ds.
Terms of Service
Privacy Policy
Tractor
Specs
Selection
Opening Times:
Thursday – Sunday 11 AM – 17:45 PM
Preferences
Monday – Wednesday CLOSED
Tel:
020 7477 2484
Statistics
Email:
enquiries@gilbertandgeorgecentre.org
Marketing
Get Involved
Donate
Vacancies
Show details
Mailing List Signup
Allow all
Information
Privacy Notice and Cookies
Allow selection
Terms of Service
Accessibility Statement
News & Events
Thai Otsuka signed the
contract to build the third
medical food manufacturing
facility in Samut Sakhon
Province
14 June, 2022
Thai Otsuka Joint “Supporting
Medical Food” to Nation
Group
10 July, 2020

- - -

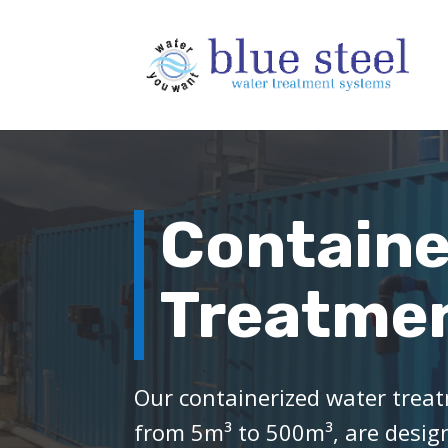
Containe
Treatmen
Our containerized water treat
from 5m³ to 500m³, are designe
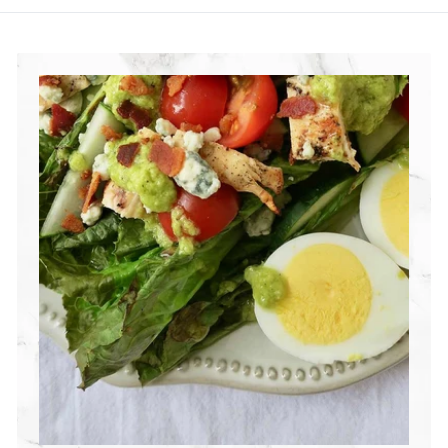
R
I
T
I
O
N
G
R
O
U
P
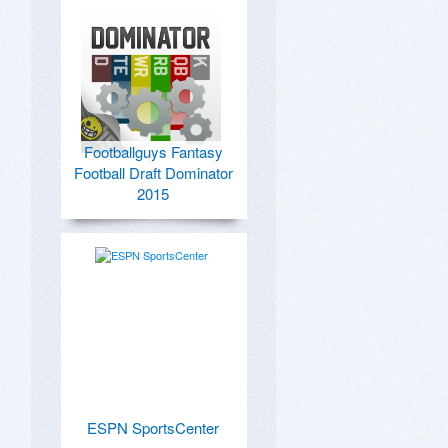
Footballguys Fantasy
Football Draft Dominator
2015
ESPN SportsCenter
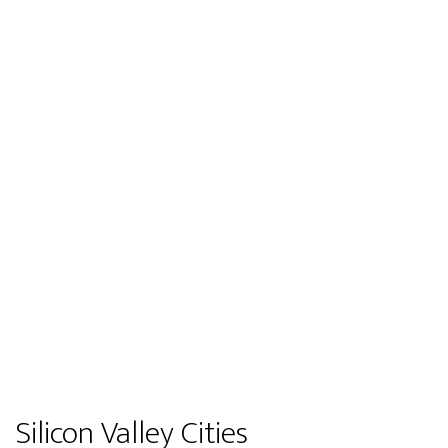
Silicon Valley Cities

- - -

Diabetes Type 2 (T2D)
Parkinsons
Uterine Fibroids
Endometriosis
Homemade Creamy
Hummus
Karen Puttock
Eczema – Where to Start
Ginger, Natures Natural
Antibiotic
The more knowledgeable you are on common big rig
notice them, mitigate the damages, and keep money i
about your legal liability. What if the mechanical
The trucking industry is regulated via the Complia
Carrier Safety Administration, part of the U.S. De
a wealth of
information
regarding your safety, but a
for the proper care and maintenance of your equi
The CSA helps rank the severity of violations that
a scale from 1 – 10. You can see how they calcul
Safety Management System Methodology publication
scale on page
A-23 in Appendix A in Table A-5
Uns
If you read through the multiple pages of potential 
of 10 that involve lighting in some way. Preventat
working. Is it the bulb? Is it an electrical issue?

- - -

Pick each line holding the word "Otsuka" out of the listing.

Thai Otsuka signed the
Thai Otsuka Joint “Supporting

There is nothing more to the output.